Recording the process
Plan for the recording and evidencing of as many aspects of your project as possible.
I have started to compile a plan to record the exhibition although Wasps staff also like to record and photograph exhibitions to promote the event to wider audiences and to support artists. I aim to record the exhibition and to take photographs of the creative work in situ myself before it is open to the public. I also plan to recruit my partner to make recordings throughout the duration of the exhibition to fully evidence the exhibition itself and audience participation and engagement given his relevant experience.

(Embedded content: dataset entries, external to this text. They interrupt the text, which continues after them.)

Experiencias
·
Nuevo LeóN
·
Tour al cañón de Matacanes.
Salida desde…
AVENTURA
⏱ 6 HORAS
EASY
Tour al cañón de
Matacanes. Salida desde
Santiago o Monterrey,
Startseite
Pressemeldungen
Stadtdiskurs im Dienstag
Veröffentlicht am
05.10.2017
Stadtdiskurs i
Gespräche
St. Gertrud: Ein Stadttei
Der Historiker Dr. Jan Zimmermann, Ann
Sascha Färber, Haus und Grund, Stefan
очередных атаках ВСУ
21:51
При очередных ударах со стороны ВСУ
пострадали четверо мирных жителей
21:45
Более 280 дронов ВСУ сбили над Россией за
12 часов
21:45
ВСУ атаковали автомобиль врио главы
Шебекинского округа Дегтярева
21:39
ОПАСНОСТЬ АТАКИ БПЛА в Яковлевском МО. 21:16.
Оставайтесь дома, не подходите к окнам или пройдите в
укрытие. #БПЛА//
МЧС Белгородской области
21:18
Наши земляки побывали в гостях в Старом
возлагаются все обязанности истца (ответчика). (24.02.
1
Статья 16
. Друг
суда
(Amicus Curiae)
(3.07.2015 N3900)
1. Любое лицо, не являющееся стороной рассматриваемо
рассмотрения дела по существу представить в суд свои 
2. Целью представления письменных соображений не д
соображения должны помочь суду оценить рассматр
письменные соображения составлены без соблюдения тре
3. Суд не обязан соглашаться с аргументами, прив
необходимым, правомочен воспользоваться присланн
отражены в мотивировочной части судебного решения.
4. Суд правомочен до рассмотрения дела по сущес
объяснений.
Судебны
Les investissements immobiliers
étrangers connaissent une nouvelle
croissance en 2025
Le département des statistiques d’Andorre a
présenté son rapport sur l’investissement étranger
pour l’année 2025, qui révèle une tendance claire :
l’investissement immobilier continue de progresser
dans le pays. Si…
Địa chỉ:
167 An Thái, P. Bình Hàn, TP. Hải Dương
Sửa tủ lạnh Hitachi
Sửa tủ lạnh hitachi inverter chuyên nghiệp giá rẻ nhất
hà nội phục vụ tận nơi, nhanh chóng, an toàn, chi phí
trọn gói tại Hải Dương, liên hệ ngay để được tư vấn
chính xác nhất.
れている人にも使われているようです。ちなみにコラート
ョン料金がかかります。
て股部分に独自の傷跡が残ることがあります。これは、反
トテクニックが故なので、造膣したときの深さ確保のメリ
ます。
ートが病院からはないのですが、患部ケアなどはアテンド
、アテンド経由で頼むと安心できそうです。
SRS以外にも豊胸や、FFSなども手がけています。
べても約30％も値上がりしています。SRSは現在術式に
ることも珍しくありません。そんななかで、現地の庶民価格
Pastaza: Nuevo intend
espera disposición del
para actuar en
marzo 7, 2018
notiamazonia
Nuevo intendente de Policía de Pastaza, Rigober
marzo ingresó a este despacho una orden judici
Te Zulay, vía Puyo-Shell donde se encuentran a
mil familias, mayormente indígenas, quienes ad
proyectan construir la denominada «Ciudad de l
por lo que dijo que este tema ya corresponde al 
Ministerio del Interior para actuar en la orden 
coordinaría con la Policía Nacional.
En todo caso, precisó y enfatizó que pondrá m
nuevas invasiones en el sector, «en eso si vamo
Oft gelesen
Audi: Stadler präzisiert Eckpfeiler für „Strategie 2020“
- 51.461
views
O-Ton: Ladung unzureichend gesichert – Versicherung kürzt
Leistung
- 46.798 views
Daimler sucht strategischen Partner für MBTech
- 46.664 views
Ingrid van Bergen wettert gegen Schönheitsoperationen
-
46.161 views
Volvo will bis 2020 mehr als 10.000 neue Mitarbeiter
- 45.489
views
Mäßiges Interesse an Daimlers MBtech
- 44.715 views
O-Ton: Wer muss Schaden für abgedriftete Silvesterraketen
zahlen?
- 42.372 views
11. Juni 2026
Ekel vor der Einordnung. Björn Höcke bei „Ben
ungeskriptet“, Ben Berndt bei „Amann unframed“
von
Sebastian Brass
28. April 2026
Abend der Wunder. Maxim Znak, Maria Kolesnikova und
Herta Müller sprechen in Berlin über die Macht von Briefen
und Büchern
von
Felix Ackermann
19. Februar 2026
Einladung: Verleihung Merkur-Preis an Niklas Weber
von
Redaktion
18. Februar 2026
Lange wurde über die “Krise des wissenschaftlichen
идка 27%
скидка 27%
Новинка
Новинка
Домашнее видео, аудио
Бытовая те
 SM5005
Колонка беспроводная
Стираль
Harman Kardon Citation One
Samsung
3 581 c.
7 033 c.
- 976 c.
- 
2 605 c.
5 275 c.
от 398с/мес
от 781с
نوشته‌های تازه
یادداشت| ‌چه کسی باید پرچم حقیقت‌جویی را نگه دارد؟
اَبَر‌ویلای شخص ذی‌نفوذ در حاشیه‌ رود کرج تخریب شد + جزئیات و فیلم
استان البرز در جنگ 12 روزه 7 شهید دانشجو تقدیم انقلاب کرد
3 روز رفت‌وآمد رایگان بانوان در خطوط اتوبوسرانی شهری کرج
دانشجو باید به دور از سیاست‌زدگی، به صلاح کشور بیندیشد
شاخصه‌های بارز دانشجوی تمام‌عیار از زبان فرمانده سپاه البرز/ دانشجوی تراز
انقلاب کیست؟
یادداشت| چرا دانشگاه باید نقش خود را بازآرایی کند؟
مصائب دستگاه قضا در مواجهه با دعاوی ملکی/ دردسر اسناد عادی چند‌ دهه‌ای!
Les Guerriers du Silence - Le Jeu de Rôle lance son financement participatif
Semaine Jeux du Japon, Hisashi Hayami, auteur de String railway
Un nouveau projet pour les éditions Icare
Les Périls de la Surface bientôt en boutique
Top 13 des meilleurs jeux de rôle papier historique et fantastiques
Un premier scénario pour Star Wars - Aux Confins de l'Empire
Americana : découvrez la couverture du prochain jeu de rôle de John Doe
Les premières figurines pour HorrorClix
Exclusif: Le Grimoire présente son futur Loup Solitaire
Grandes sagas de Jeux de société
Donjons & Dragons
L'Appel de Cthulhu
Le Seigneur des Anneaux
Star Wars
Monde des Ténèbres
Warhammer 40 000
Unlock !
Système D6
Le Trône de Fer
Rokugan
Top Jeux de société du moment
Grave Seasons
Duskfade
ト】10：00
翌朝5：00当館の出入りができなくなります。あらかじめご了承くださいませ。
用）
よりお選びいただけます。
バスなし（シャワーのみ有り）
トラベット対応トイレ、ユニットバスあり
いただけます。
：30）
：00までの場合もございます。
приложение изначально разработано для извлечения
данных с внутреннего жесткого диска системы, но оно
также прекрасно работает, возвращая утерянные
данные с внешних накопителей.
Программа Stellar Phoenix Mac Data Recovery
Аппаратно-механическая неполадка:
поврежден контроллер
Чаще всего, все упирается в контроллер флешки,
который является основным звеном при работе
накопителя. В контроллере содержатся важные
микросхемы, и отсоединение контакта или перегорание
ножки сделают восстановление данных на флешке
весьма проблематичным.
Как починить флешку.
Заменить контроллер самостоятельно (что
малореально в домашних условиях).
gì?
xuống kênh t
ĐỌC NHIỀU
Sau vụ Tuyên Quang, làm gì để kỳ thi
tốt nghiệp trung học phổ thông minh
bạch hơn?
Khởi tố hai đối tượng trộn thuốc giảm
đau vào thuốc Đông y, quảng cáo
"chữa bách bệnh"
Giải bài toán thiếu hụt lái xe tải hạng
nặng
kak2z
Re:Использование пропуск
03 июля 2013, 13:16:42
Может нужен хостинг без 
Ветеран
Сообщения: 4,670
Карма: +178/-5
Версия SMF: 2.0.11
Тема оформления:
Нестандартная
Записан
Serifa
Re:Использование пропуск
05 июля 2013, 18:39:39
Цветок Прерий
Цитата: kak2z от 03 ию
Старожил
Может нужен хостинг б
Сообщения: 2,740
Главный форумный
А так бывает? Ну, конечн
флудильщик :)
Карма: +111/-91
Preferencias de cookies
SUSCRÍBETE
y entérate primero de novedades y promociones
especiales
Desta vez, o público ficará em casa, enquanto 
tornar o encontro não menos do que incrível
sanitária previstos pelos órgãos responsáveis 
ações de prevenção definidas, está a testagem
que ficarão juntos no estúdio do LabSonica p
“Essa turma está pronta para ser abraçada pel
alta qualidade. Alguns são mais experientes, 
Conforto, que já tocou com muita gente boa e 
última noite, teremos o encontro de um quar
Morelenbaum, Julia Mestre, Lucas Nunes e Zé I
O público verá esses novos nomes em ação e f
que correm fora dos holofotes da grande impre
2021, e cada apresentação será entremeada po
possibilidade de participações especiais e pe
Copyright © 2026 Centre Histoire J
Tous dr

Do you need to consider video and photography as a means of tracking the testing visualising and planning you will carry out?
As always, I will continue to video and photograph my creative process, the planning of the exhibition and any other related experiencing at each stage of the developmental process to capture the overall sense of what is happening, when, where and how, to be able to evidence contemporaneously my proposed project of work and exhibition process.
What methods are you already employing to record the research you are doing? Are these the most effective ways to track and analyse the research?
I have two research files which are digitally based alongside a manually based file for ensuring the appropriate storage of all my information to ease access and retrieval as and when required. I continue to research other formats and ways of organising my work which will make this aspect easier for me.